Test de SUPERHOT

Le FPS est un genre de jeux à la mode, et chaque année les titres de ce type ne manquent pas à l’appel. Seulement, il ne faut pas se le cacher, bon nombre d’entre eux commencent cruellement à manquer d’originalité. Sur le papier, SUPERHOT semble vouloir faire bouger les choses à sa petite échelle de jeu indépendant. Développé par la SUPERHOT Team, le jeu financé via Kickstarter semble présenter un gameplay et un style graphique originaux, le tout pour une expérience de jeu intéressante et dynamique. Verdict.

Vous êtes le maître du temps

Là où se situe la principale particularité de SUPERHOT, c’est dans son gameplay. Contrairement aux autres FPS et à la vraie vie en général, SUPERHOT est un jeu où vous devenez, en quelque sorte, le maître du temps : celui-ci s’écoule uniquement quand vous effectuez des actions telles qu’un déplacement, un tir, ou un lancer d’arme… Et si ce principe peut sembler simplifier le gameplay de façon radicale aux premiers abords, ce n’est pas forcément l’impression que l’on a après plusieurs minutes de jeu, surtout quand les ennemis commencent à se multiplier.

Car même si vous êtes un peu le maître du temps dans SUPERHOT, celui-ci pourra aussi jouer en votre défaveur si vous gérez mal vos actions. En effet, chaque balle tirée, et chaque pas effectué vous coûtera du temps et c’est une denrée rare dans SUPERHOT car les ennemis, en plus d’être relativement intelligents, n’ont besoin que d’une balle pour vous tuer et vous faire recommencer la séquence. Chaque erreur sera donc fatale !

Débrancher son cerveau dans SUPERHOT ? Mauvaise idée !

Il convient ainsi à chaque étape et à chaque seconde du jeu de réfléchir chacun de vos actes selon la situation actuelle mais aussi selon ce qui pourrait arriver dans un futur proche car autant vous le dire tout de suite, même si on ne peut pas considérer SUPERHOT comme un Die & Retry, recommencer certaines séquences plusieurs fois est clairement une nécessité pour venir à bout de tous les ennemis tellement certaines séquences doivent être calculées au centimètre près et vous devez tirer parti de chaque élément et capacité qui pourrait vous venir en aide.
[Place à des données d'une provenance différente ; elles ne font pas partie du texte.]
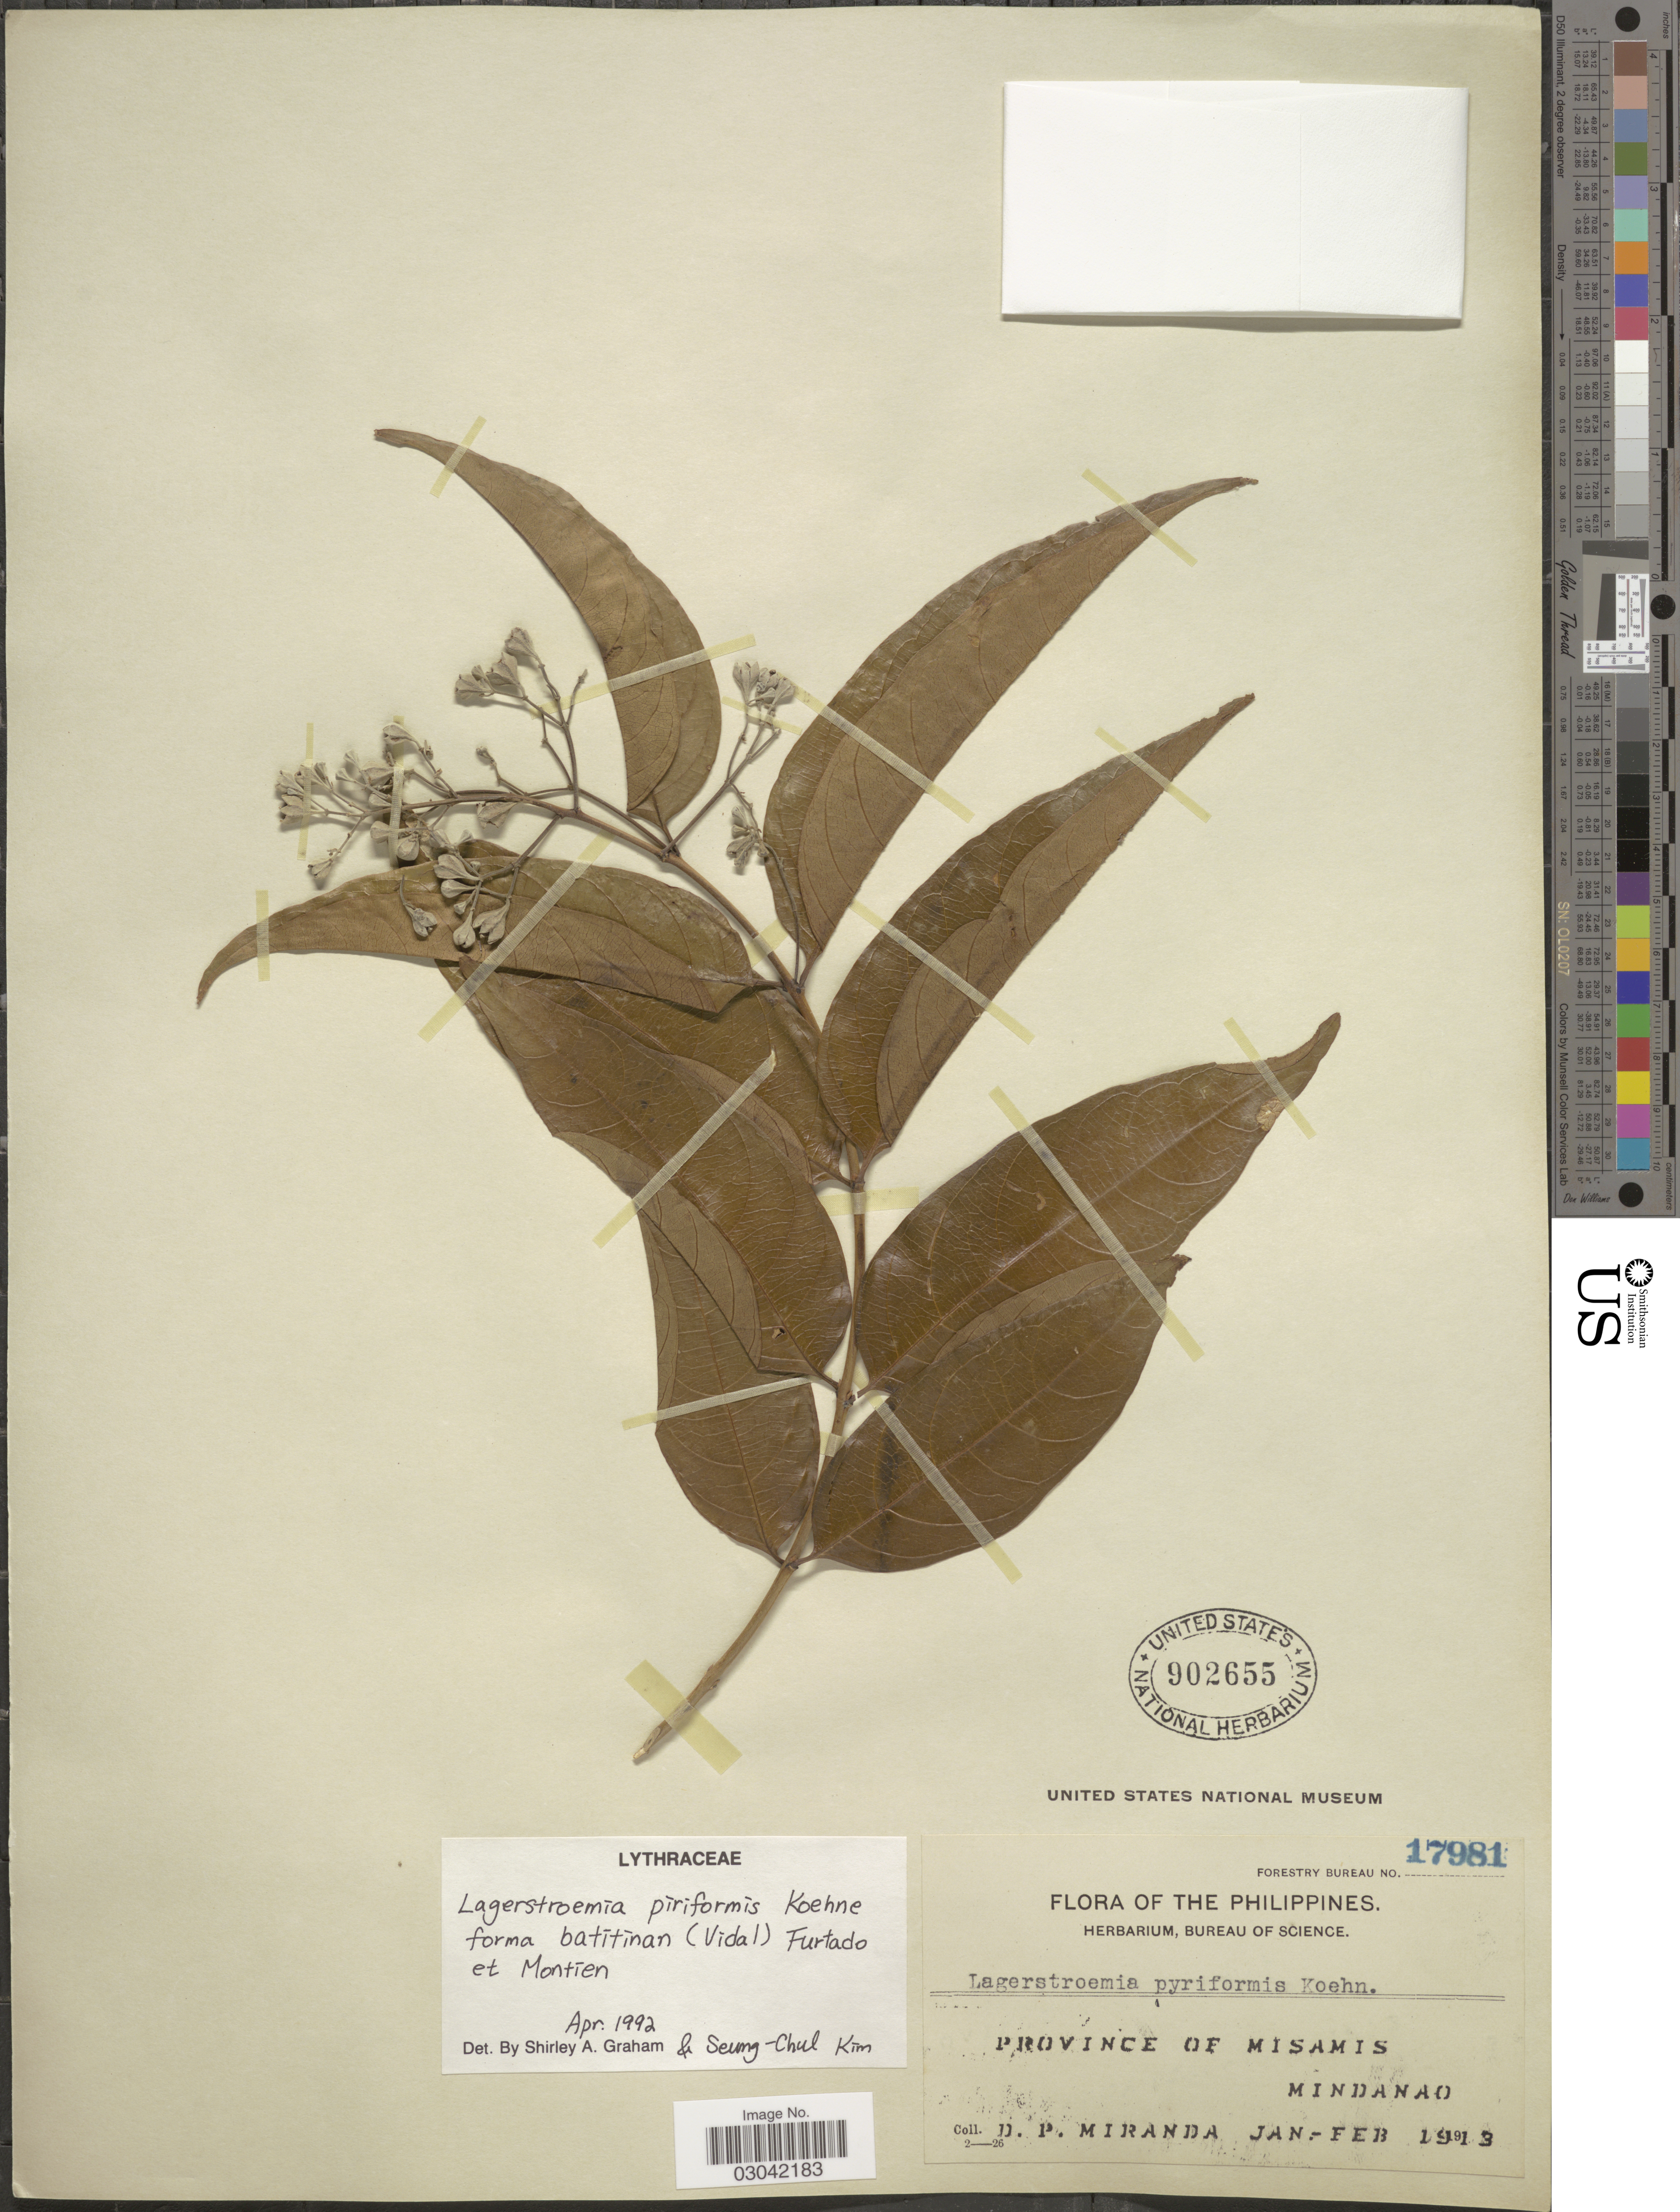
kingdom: Plantae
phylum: Tracheophyta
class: Magnoliopsida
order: Myrtales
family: Lythraceae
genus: Lagerstroemia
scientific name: Lagerstroemia piriformis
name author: Koehne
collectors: D. P. Miranda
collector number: Forestry Bureau 17981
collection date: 1913-01/1913-02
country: Philippines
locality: Province of Misamis, Mindanao.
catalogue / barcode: US 902655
Le décor par exemple : les éléments de couleur noire peuvent en effet vous sauver la vie à plusieurs reprises, par exemple si vous les lancez sur les ennemis ou si vous les utilisez pour vous cacher afin d’éviter une balle. Mais aussi, pensez à utiliser chacune de vos aptitudes comme celle de lancer une arme sur un ennemi pour l’étourdir pendant un bref instant pour ensuite lui asséner un coup fatal. De même, arracher l’arme des mains d’un ennemi pourra vous sauver la vie plusieurs fois.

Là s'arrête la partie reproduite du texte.